Design2GarmentCode: Turning Design Concepts to Tangible Garments Through Program Synthesis: Proposes Design2GarmentCode, the first neuro-symbolic framework that translates multi-modal design inputs (text/image/sketch) into parameterized garment drafting programs (GarmentCode DSL). This achieves a 100% simulation success rate and 88.67% user satisfaction, with the generated programs being fully editable and highly parameterizable.

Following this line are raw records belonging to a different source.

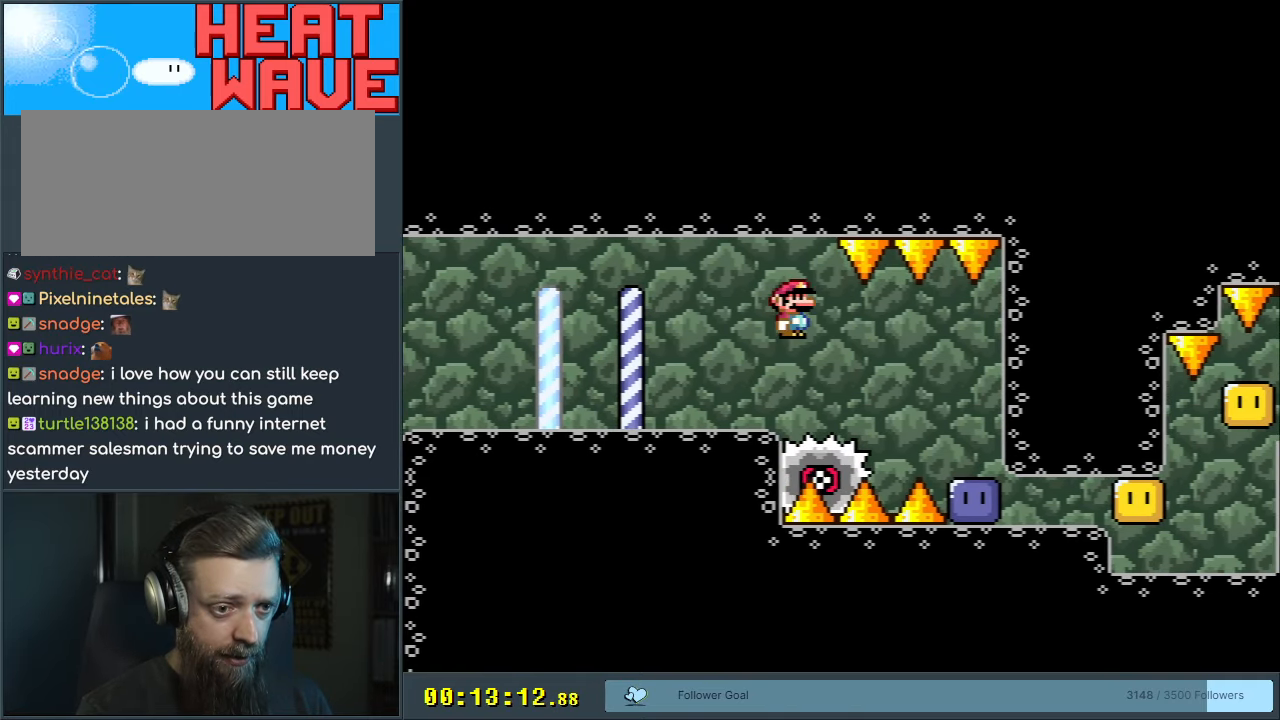
{"buttons": ["X"], "events": [[117, "DPAD_RIGHT", "up"]]}
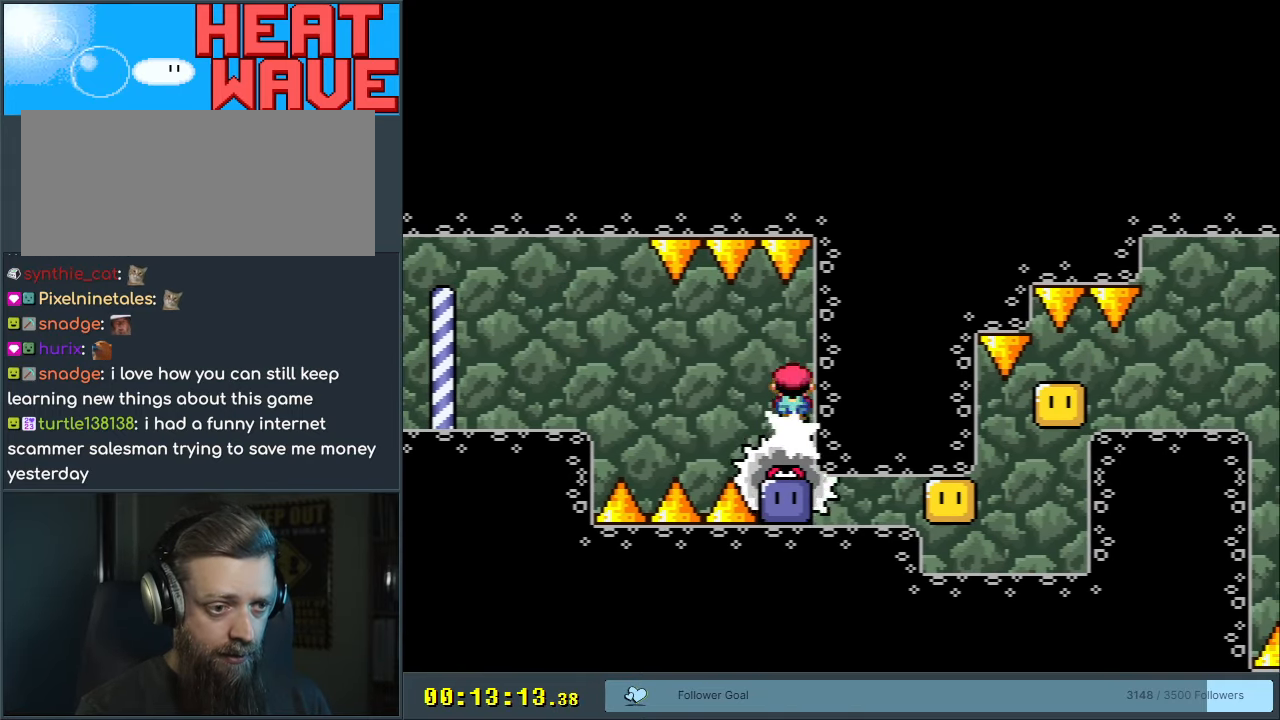
{"buttons": ["Y", "DPAD_RIGHT"], "events": [[183, "X", "up"], [217, "DPAD_RIGHT", "down"], [500, "Y", "down"]]}
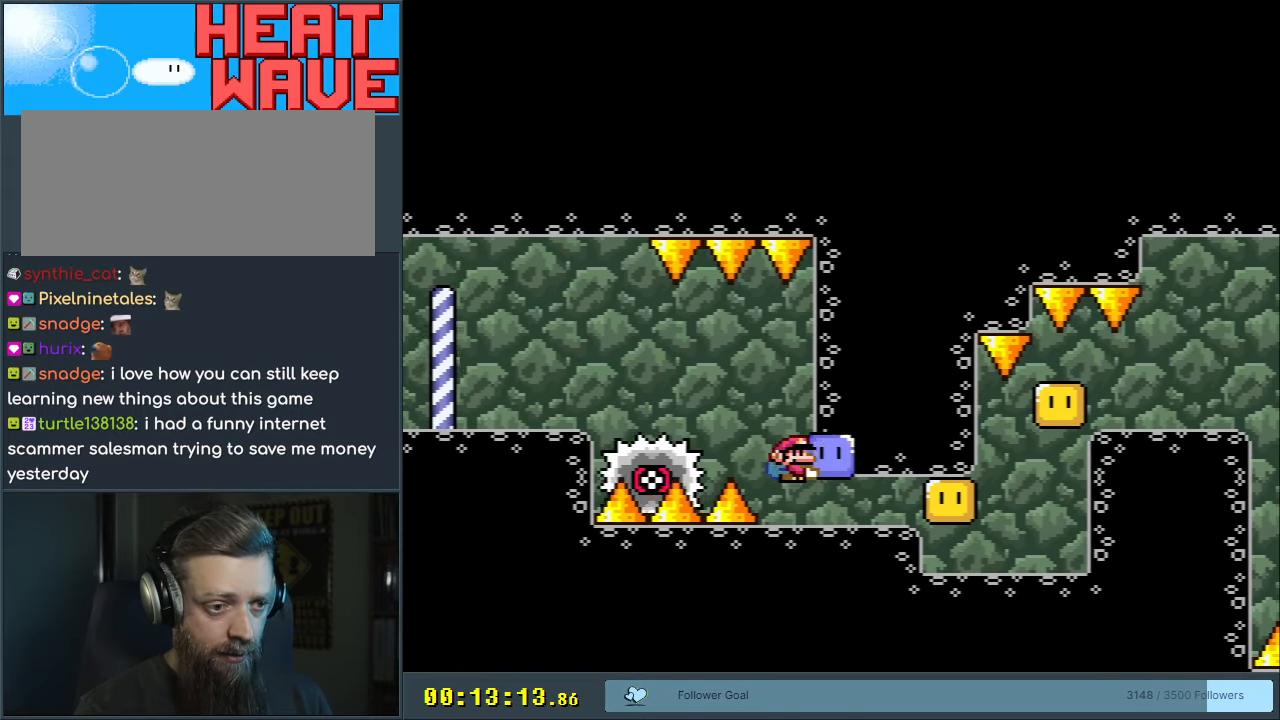
{"buttons": ["Y", "DPAD_RIGHT"], "events": [[233, "Y", "up"], [333, "Y", "down"]]}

Efficient Video Face Enhancement with Enhanced Spatial-Temporal Consistency: This paper proposes an efficient blind face video restoration framework based on 3D-VQGAN. By designing dual spatial-temporal codebooks to record high-quality portrait features and motion residual information, along with marginal prior regularization to alleviate codebook collapse, it achieves SOTA performance on BFVR and deflickering tasks while improving inference speed by 2 to 140 times.
Ego4o: Egocentric Human Motion Capture and Understanding from Multi-Modal Input: A unified framework, Ego4o, is proposed to achieve human motion capture and motion description generation simultaneously from multi-modal inputs of wearable devices (1-3 IMUs + egocentric images + motion descriptions), where the two tasks mutually enhance each other.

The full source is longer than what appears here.